2. The Dreamcatcher We Found in Kristin Chenoweth’s Garbage

Kristin thought she could get away with throwing out this perfectly functional dreamcatcher. Not today, ma’am! All that’s left to do is decide whether or not to bill it as Kristin Chenoweth’s dreamcatcher when we give tours of the house.

3. ‘Dreamcatcher’ (2003) (Chinese Version)

Buckle up, folks. This dreamcatcher is a little bit different from the rest.

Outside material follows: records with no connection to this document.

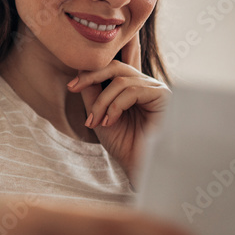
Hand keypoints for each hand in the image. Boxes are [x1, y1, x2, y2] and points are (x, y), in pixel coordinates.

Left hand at [67, 34, 170, 180]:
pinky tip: (110, 122)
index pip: (111, 68)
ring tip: (96, 122)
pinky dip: (116, 106)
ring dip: (102, 102)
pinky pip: (133, 91)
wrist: (140, 167)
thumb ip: (92, 94)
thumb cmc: (123, 145)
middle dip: (91, 77)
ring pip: (120, 81)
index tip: (71, 87)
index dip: (90, 72)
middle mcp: (146, 84)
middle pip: (115, 67)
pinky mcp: (163, 95)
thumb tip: (79, 71)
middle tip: (73, 89)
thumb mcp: (100, 116)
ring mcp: (155, 88)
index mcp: (133, 87)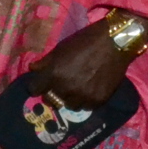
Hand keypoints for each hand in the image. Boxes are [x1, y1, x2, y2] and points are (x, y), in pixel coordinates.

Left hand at [28, 15, 147, 107]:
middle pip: (51, 100)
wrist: (115, 42)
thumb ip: (45, 61)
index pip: (35, 90)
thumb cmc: (85, 41)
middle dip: (53, 93)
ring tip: (77, 87)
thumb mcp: (61, 48)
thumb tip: (32, 69)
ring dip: (70, 98)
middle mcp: (66, 88)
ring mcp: (83, 96)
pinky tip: (89, 89)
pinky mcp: (98, 100)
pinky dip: (86, 100)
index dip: (37, 86)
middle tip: (61, 85)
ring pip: (69, 105)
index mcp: (54, 73)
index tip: (42, 84)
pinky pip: (86, 107)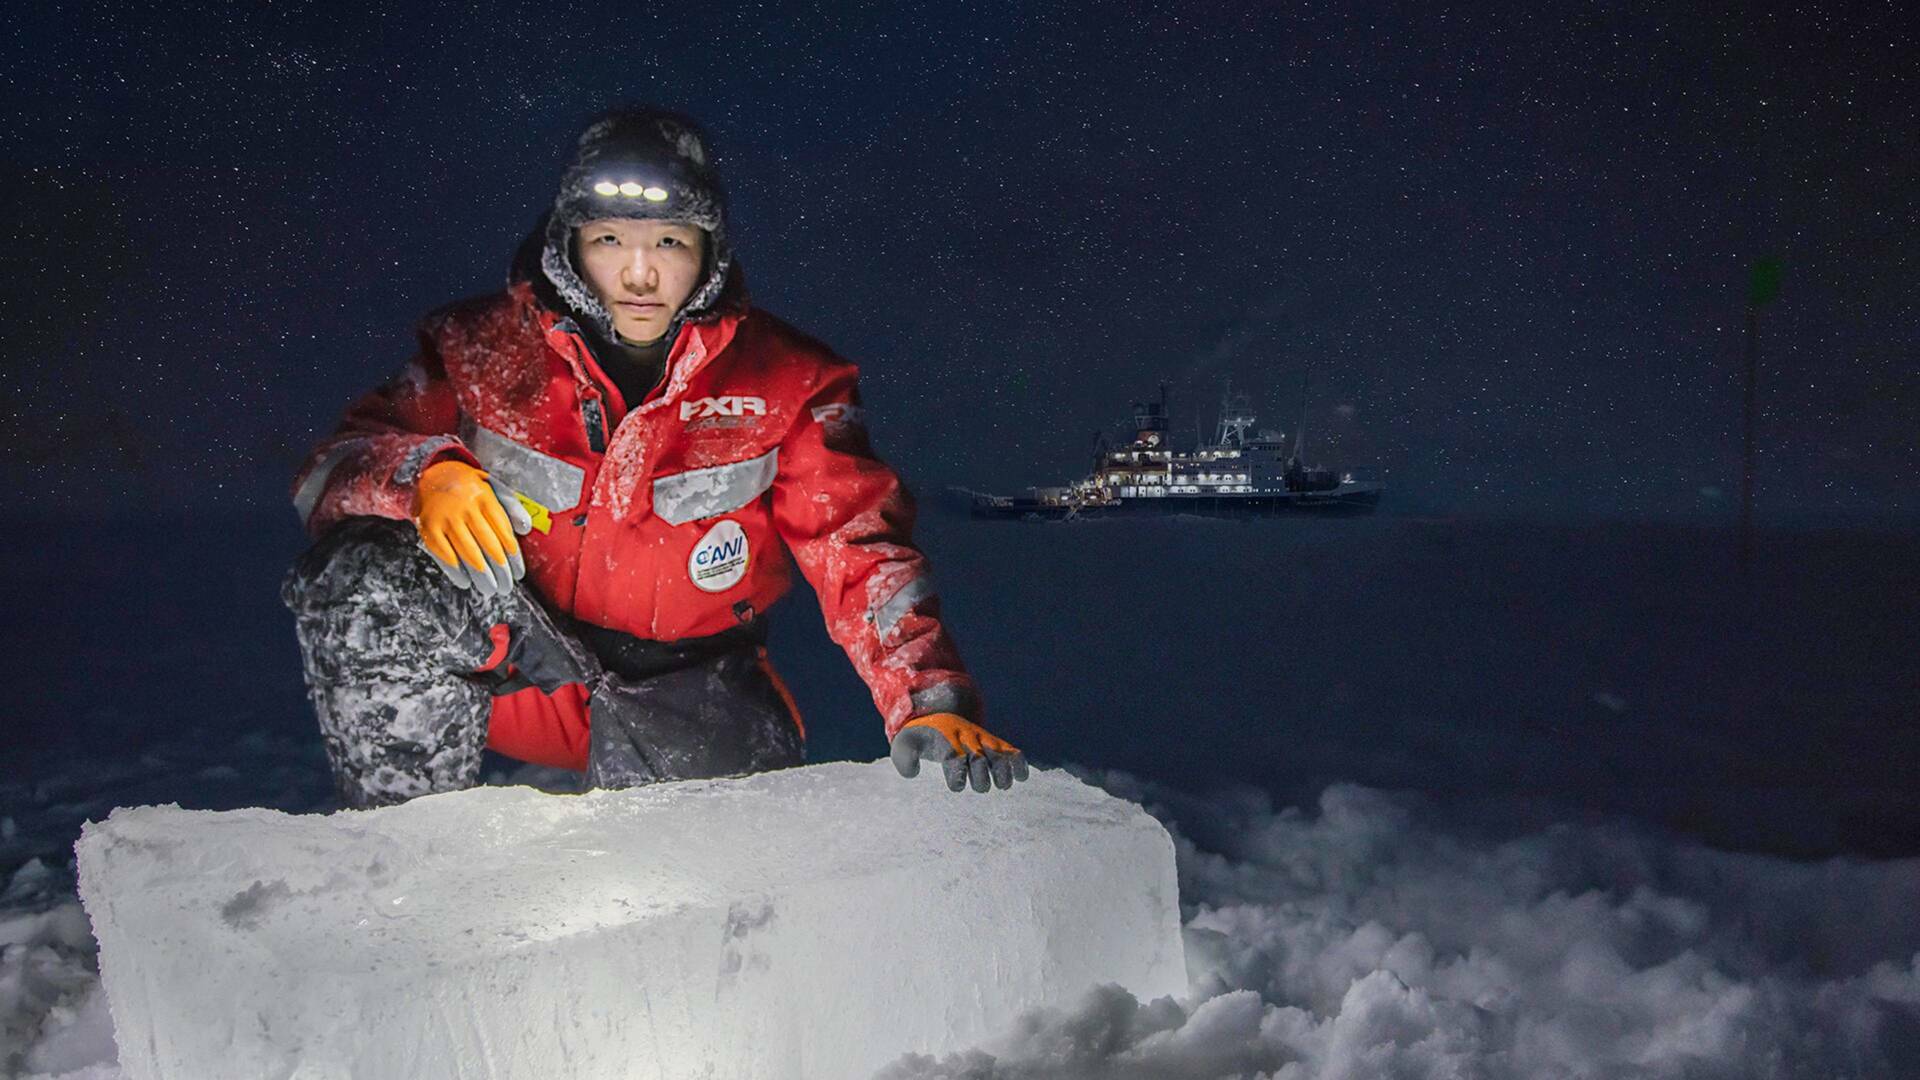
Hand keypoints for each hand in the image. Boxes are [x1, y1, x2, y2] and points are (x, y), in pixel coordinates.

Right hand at [411, 460, 532, 594]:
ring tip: (490, 589)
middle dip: (500, 571)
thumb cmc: (469, 488)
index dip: (513, 557)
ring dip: (481, 576)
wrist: (432, 475)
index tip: (519, 574)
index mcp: (485, 497)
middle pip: (488, 546)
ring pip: (468, 554)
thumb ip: (511, 506)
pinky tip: (465, 582)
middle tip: (506, 587)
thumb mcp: (493, 488)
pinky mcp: (428, 528)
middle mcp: (465, 507)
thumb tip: (525, 528)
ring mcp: (446, 518)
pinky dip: (456, 572)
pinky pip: (445, 555)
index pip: (504, 532)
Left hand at [890, 713, 1028, 792]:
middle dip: (982, 775)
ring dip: (1004, 770)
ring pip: (997, 753)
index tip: (958, 787)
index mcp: (945, 739)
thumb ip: (905, 759)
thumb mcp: (905, 744)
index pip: (953, 757)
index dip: (957, 773)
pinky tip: (1022, 777)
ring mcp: (982, 738)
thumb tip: (913, 772)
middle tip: (982, 787)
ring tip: (1004, 785)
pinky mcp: (993, 742)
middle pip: (978, 757)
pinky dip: (1018, 762)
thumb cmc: (920, 737)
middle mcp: (966, 738)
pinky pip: (1009, 749)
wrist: (938, 713)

Complete with a damaged DVD case and endless hours of title screen music, This dreamcatcher could end up selling for more than the house itself.

4. The-Dream Catcher

5. The Dreamcatcher That Caught My Most Intense Sex Dream Of All Time

He looks even more raw and vulnerable than I remember him. One can only imagine how much a lucky child would pay for this. Now we just need to find a kid who is looking to put down $300-400k on a house in a neighborhood with good schools!

6. “The Howl”

Some people might say that a dreamcatcher on a poster doesn’t count, but that’s just not true. I happily paid $85 for this poster and when we list it with the house, I’ll probably list it as an additional 3 or 4 grand. That is, once we move it to the bathroom and fake two pawprint signatures in the bottom right corner.

7. The Dreamcatcher That The Lady Said Will Make Dad Come Back

When the lady with the funny car came and asked where Dad is she gave us this. She said if my Dad comes home I should go down in the room with the wine in the basement and lock the door. I wonder if Dad will show up at the house when somebody else lives in it.